En 2012, la maison avait traduit Congo, une histoire du Néerlandais David Van Reybrouck, la biographie d’un pays mêlant les voix de ses habitants et des documents historiques, couverte de prix et vendue à près de 50 000 exemplaires en France, en grand format et poche. Car ces textes sont aussi assez forts pour mériter des rééditions. Extra pure : voyage dans l’économie de la cocaïne de Roberto Saviano, auteur du saisissant Gomorra, passera ainsi en Folio début février.

Des écrivains de toutes origines ont décliné ce genre dans les domaines les plus divers, pour produire des textes devenus des classiques, dont l’intérêt résiste au temps et aux circonstances qui les ont fait naître. Indisponible en ce moment, Le combat du siècle de Norman Mailer, qui raconte l’ambiance survoltée du match de boxe entre Mohammed Ali et George Foreman organisé en 1975 à Kinshasa se négocie à près de 20 euros en Folio d’occasion sur la marketplace d’Amazon. La quête de vérité et d’authenticité du propos caractérise ces enquêtes journalistiques très documentées, s’appuyant sur les principes de construction littéraire. A paraître en janvier prochain chez Noir sur blanc, La chambre à récits : la passion, la vengeance et la vie dans un village d’Espagne du journaliste américain Michael Paterniti captive ainsi son lecteur avec l’histoire d’une minuscule bourgade, déchirée par les rivalités autour de la recette ancestrale d’un fromage de légende, le páramo. En 2013, ce titre était dans les meilleures ventes du New York Times.

Non-fiction narrative

"J’utilise toutes sortes de dispositifs propres au roman, à l’aide desquels je m’efforce de maintenir l’intérêt du lecteur pour entretenir la peur, la pitié, l’identification, le suspense et l’envie irrépressible de continuer à tourner les pages", détaillait Emmanuel Carrère dans un long entretien à la revue américaine Paris Review publié à l’automne 2013, quelques mois avant la traduction de Limonov (P.O.L, Renaudot 2011) en anglais.
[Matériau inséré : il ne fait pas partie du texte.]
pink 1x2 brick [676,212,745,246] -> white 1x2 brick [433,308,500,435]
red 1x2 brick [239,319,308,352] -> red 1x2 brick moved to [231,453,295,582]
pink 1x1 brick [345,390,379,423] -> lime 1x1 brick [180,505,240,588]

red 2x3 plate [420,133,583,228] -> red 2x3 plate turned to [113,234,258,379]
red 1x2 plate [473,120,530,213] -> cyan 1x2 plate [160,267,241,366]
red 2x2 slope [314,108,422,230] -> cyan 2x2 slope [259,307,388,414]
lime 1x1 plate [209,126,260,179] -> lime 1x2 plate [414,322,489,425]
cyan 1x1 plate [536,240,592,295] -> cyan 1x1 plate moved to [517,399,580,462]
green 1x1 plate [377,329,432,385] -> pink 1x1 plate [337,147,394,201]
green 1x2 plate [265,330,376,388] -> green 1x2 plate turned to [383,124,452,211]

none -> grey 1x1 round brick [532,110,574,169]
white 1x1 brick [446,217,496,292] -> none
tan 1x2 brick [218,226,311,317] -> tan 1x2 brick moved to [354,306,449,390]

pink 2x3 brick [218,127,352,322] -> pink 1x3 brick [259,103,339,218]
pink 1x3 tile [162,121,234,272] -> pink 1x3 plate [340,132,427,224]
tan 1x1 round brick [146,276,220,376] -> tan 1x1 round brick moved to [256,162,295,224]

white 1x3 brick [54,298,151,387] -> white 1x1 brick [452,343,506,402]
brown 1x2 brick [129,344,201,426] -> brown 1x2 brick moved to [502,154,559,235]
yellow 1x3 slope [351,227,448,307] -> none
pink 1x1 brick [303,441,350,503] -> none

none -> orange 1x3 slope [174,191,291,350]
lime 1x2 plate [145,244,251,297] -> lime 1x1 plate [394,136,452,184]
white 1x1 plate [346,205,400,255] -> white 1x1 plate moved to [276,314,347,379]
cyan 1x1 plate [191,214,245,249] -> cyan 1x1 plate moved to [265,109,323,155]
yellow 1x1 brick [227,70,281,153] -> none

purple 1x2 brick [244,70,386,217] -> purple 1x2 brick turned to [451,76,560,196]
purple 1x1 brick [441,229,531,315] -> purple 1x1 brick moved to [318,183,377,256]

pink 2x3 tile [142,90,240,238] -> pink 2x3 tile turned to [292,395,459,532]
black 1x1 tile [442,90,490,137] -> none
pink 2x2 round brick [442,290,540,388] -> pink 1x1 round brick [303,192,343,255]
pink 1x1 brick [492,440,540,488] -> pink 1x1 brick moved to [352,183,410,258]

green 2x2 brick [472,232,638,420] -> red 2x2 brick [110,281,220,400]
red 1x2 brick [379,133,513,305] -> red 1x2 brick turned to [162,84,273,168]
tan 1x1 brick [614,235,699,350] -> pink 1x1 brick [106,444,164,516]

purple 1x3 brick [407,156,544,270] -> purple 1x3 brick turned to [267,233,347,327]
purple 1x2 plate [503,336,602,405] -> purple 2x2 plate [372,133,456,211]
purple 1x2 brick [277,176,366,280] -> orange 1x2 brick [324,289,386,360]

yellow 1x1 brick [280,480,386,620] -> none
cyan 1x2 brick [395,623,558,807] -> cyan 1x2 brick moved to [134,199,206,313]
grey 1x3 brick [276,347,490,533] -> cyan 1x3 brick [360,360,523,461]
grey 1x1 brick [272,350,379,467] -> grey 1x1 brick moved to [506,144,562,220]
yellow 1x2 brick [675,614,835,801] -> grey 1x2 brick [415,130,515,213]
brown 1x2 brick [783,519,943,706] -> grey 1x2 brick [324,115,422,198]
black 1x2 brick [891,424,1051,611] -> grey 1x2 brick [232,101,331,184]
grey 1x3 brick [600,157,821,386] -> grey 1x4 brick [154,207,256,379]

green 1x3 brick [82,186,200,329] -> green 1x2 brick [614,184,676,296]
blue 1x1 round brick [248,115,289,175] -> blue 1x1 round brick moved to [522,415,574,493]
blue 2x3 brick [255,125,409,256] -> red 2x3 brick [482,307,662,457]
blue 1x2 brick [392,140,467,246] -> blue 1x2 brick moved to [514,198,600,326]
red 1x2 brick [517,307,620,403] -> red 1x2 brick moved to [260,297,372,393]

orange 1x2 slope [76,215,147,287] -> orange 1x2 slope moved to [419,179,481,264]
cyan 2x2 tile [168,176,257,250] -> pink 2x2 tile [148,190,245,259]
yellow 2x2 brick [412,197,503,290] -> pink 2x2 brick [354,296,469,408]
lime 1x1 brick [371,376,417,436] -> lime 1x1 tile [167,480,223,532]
Critique de cinéma au début de sa carrière, romancier lancé avec La moustache, il a adopté cette non-fiction narrative si appréciée aux Etats-Unis avec L’adversaire. Dans ce récit publié en 2000, il s’emparait de l’histoire de Jean-Claude Romand, qui avait construit toute sa vie sur un mensonge et assassiné sa famille au moment où il allait être découvert. Emmanuel Carrère s’inscrivait ainsi dans la filiation de Truman Capote, considéré comme une référence avec De sang-froid, autre fait divers sanglant transformé en œuvre littéraire.

"Ce genre s’est développé aux Etats-Unis grâce à des magazines comme le New Yorker, New York Magazine, Esquire, Rolling Stone, qui avaient les moyens de publier de très longs reportages, exigeant plusieurs mois d’enquête", rappelle Olivier Cohen, P-DG de l’Olivier. Celui-ci publie les reportages au long cours de Florence Aubenas, unanimement saluée pour Le quai de Ouistreham (2010, 370 000 exemplaires grand format et poche), qui a pratiqué le journalisme d’immersion pour décrire la vie des plus précaires. En 1994, il avait publié le tout premier livre de Jean Hatzfeld, rentré grièvement blessé de Yougoslavie (L’air de la guerre : sur les routes de Croatie et de Bosnie-Herzégovine). Ses remarquables récits du génocide rwandais ont ensuite grandement contribué à faire comprendre toute la dimension de cette tragédie.

Tristram, qui a fait connaître en France Lester Bangs, auteur de chroniques musicales aussi ciselées qu’extravagantes (Psychotic reactions & autres carburateurs flingués), a publié également les reportages d’Hunter S. Thompson (Dernier tango à Las Vegas, Parano dans le bunker), référence du journalisme gonzo, ou plus récemment ceux de William Vollmann (Tout le monde aime les Américains et autres enquête en Afrique et dans le monde musulman). En janvier, la maison rééditera Paysage avec palmiers de Bernard Wallet, "fondateur des éditions Verticales, ancien représentant de Gallimard au Moyen-Orient, fasciné par Beyrouth où il assisté au début de la première guerre du Liban en 1975, préfiguration du conflit général qui a suivi. C’est un des livres majeurs sur le sujet", assure Jean-Hubert Gailliot, cofondateur de Tristram, avec Sylvie Martigny.

(1) Voir LH 1063, du 20.11.2015, p. 32.